Given instruction
Reproduce each of the following lines without any changes.

--- BEGIN Source records ---

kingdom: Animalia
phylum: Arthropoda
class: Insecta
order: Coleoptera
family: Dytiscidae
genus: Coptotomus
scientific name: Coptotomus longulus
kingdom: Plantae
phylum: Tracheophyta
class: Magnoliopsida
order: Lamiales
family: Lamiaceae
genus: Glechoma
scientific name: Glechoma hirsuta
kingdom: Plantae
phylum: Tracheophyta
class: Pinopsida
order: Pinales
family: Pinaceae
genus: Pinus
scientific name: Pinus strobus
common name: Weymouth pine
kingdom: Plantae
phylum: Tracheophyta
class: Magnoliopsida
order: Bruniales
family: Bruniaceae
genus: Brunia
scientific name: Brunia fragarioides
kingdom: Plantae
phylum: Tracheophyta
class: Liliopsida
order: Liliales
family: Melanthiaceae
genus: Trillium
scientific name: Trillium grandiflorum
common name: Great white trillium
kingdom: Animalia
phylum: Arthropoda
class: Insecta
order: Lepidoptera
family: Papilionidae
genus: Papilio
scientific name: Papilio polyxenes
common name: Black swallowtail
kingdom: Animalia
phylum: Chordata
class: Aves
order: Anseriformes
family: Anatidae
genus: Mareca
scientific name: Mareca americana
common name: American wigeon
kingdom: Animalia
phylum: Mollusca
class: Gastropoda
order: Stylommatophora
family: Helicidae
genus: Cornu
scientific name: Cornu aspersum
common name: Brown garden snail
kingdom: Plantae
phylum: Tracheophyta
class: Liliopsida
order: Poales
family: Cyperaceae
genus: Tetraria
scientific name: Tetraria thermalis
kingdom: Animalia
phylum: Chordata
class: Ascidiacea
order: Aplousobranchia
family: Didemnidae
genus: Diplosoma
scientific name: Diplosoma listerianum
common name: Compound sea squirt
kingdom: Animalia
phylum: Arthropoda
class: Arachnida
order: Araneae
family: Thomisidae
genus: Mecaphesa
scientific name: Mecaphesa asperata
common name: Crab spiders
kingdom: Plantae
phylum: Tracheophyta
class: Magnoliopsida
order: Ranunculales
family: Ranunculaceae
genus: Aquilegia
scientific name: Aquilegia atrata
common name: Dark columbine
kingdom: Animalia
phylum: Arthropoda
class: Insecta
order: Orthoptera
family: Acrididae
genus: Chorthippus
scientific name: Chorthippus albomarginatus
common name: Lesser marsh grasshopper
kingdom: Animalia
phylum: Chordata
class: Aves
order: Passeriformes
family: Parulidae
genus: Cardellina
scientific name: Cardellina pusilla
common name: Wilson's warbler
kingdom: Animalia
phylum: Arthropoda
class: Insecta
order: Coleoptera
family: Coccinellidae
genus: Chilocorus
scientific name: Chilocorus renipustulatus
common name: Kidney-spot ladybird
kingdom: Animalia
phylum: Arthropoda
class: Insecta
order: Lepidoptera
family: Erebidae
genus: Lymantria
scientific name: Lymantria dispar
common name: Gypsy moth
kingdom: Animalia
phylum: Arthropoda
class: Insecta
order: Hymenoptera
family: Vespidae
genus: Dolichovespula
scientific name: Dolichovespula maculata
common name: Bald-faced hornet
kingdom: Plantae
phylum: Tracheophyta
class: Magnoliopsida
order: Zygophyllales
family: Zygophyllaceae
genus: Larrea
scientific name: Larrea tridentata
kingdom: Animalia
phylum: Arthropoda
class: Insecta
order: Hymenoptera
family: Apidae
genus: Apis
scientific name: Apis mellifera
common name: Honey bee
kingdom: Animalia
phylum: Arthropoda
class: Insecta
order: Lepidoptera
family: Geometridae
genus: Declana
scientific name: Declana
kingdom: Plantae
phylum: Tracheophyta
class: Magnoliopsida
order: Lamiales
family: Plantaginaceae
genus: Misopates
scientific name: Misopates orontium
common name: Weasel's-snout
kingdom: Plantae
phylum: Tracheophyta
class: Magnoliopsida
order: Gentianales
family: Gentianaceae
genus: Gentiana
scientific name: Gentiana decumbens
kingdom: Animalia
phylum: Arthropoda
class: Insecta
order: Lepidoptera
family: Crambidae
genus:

--- END Source records ---

Task result
kingdom: Animalia
phylum: Arthropoda
class: Insecta
order: Coleoptera
family: Dytiscidae
genus: Coptotomus
scientific name: Coptotomus longulus
kingdom: Plantae
phylum: Tracheophyta
class: Magnoliopsida
order: Lamiales
family: Lamiaceae
genus: Glechoma
scientific name: Glechoma hirsuta
kingdom: Plantae
phylum: Tracheophyta
class: Pinopsida
order: Pinales
family: Pinaceae
genus: Pinus
scientific name: Pinus strobus
common name: Weymouth pine
kingdom: Plantae
phylum: Tracheophyta
class: Magnoliopsida
order: Bruniales
family: Bruniaceae
genus: Brunia
scientific name: Brunia fragarioides
kingdom: Plantae
phylum: Tracheophyta
class: Liliopsida
order: Liliales
family: Melanthiaceae
genus: Trillium
scientific name: Trillium grandiflorum
common name: Great white trillium
kingdom: Animalia
phylum: Arthropoda
class: Insecta
order: Lepidoptera
family: Papilionidae
genus: Papilio
scientific name: Papilio polyxenes
common name: Black swallowtail
kingdom: Animalia
phylum: Chordata
class: Aves
order: Anseriformes
family: Anatidae
genus: Mareca
scientific name: Mareca americana
common name: American wigeon
kingdom: Animalia
phylum: Mollusca
class: Gastropoda
order: Stylommatophora
family: Helicidae
genus: Cornu
scientific name: Cornu aspersum
common name: Brown garden snail
kingdom: Plantae
phylum: Tracheophyta
class: Liliopsida
order: Poales
family: Cyperaceae
genus: Tetraria
scientific name: Tetraria thermalis
kingdom: Animalia
phylum: Chordata
class: Ascidiacea
order: Aplousobranchia
family: Didemnidae
genus: Diplosoma
scientific name: Diplosoma listerianum
common name: Compound sea squirt
kingdom: Animalia
phylum: Arthropoda
class: Arachnida
order: Araneae
family: Thomisidae
genus: Mecaphesa
scientific name: Mecaphesa asperata
common name: Crab spiders
kingdom: Plantae
phylum: Tracheophyta
class: Magnoliopsida
order: Ranunculales
family: Ranunculaceae
genus: Aquilegia
scientific name: Aquilegia atrata
common name: Dark columbine
kingdom: Animalia
phylum: Arthropoda
class: Insecta
order: Orthoptera
family: Acrididae
genus: Chorthippus
scientific name: Chorthippus albomarginatus
common name: Lesser marsh grasshopper
kingdom: Animalia
phylum: Chordata
class: Aves
order: Passeriformes
family: Parulidae
genus: Cardellina
scientific name: Cardellina pusilla
common name: Wilson's warbler
kingdom: Animalia
phylum: Arthropoda
class: Insecta
order: Coleoptera
family: Coccinellidae
genus: Chilocorus
scientific name: Chilocorus renipustulatus
common name: Kidney-spot ladybird
kingdom: Animalia
phylum: Arthropoda
class: Insecta
order: Lepidoptera
family: Erebidae
genus: Lymantria
scientific name: Lymantria dispar
common name: Gypsy moth
kingdom: Animalia
phylum: Arthropoda
class: Insecta
order: Hymenoptera
family: Vespidae
genus: Dolichovespula
scientific name: Dolichovespula maculata
common name: Bald-faced hornet
kingdom: Plantae
phylum: Tracheophyta
class: Magnoliopsida
order: Zygophyllales
family: Zygophyllaceae
genus: Larrea
scientific name: Larrea tridentata
kingdom: Animalia
phylum: Arthropoda
class: Insecta
order: Hymenoptera
family: Apidae
genus: Apis
scientific name: Apis mellifera
common name: Honey bee
kingdom: Animalia
phylum: Arthropoda
class: Insecta
order: Lepidoptera
family: Geometridae
genus: Declana
scientific name: Declana
kingdom: Plantae
phylum: Tracheophyta
class: Magnoliopsida
order: Lamiales
family: Plantaginaceae
genus: Misopates
scientific name: Misopates orontium
common name: Weasel's-snout
kingdom: Plantae
phylum: Tracheophyta
class: Magnoliopsida
order: Gentianales
family: Gentianaceae
genus: Gentiana
scientific name: Gentiana decumbens
kingdom: Animalia
phylum: Arthropoda
class: Insecta
order: Lepidoptera
family: Crambidae
genus:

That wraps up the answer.